Antibodies to another immune checkpoint, PD-1, or its ligand (PD-L1) are approved for treatment of many advanced cancers. However, fewer than 20% of patients respond in most tumor types. "We hypothesized that TGFβ limits the efficacy of antibodies against PD-L1, so we designed a Y-trap that simultaneously counteracts both these axes of immune suppression in the tumor," Bedi says.
Indeed, Bedi and colleagues demonstrated that the PD-L1 targeted Y-Trap is significantly more effective in inhibiting tumor growth compared to clinically-used PD-L1 antibodies, atezolizumab and avelumab. Moreover, the PD-L1-targeted Y-trap was able to curtail the growth of tumors that do not respond to PD-L1 or PD-1 antibodies.

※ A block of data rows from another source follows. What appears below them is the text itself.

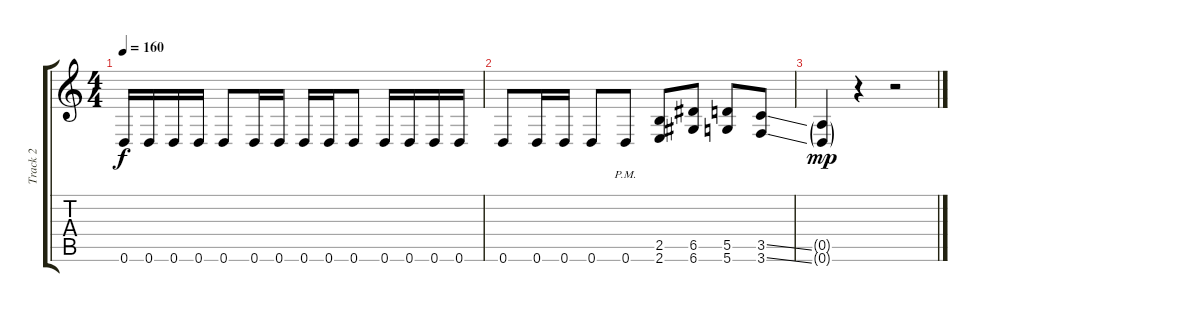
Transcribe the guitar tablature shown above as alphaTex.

\track ("Track 2" "Track 2") {instrument distortionguitar}
\staff {score tabs}
\tuning (E4 B3 G3 D3 A2 D2) {hide}
\ts (4 4)
\tempo 160
\clef g2
\ks c
0.6.16{dy f} 0.6.16 0.6.16 0.6.16 0.6.8 0.6.16 0.6.16 0.6.16 0.6.16 0.6.8 0.6.16 0.6.16 0.6.16 0.6.16 |
0.6.8 0.6.16 0.6.16 0.6.8 0.6{pm}.8 (2.5 2.6).8 (6.5 6.6).8 (5.5 5.6).8 (3.5{ss} 3.6{ss}).8 |
(0.5{g} 0.6{g}).4{dy mp} r.4 r.2
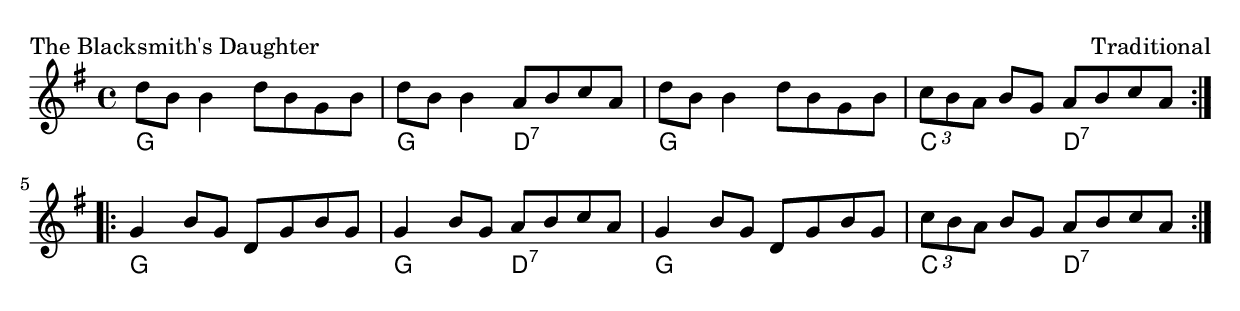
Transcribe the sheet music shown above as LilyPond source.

\version "2.22.0"

#(define (lower-extension pitch chbass)
    "Return re-sized markup for pitch note name."
    #{
        \markup \fontsize #-2
        #(note-name->markup pitch chbass)
    #}
)

\include "english.ly"


\paper {
   top-margin = 5\mm
   bottom-margin = 5\mm
   left-margin = 5\mm
   right-margin = 5\mm
   ragged-bottom = ##f
%   page-limit-inter-system-space=##t
%   page-limit-inter-system-space-factor=1
%   after-title-space = 10\mm
   score-markup-spacing = #'((basic-distance . 10))
   markup-system-spacing = #'((basic-distance . 5))
   system-system-spacing= #'((basic-distance . 12))
%   markup-markup-spacing = #'((basic-distance . 0))
}

\layout {
  indent = 0 \mm
  \context { 
        \ChordNames
        chordNoteNamer = #lower-extension
        \override ChordName.font-size = #0.5
  }
}

\score {
    \relative c'' {
        <<
        {
        \clef treble
        \key g \major
        \time 4/4
        d8 b b4 d8 b g b | d b b4 a8 b c a | d b b4 d8 b g b | \tuplet 3/2 {c b a} b g a b c a \bar":|.|:" |
        g4 b8 g d g b g | g4 b8 g a b c a | g4 b8 g d g b g | \tuplet 3/2 {c b a} b8 g a b c a \bar":|."
        }
        \chords {
            g1 | g2 d:7 | g1 | c2 d:7 |
            g1 | g2 d:7 | g1 | c2 d:7 |
        }
        >>
    }
    \header {
        piece = "The Blacksmith's Daughter"
        opus = "Traditional"
    }
}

These first-in-class molecules are just the beginning. Bedi's team has already invented a family of multifunctional molecules based on the Y-trap platform. The patented technology has been licensed from Johns Hopkins to Y-Trap, Inc., a company that is advancing its development for different cancer treatment scenarios.
"Since these mechanisms of immune dysfunction are shared across many types of cancer, the Y-trap approach could have broad impact for improving cancer immunotherapy," says Bedi.
"This approach appears to be an innovative strategy, and an exciting technical accomplishment to target multiple suppressive mechanisms in the tumor microenvironment," says Robert Ferris, MD, PhD, professor of oncology at the University of Pittsburgh, who was not connected with the study. "I look forward to seeing its translation into the clinic."
Bedi envisions using Y-traps not only for treatment of advanced, metastatic disease, but also in the neoadjuvant setting to elicit a vaccine effect— that is, giving them to patients before surgery to prevent recurrence of the disease.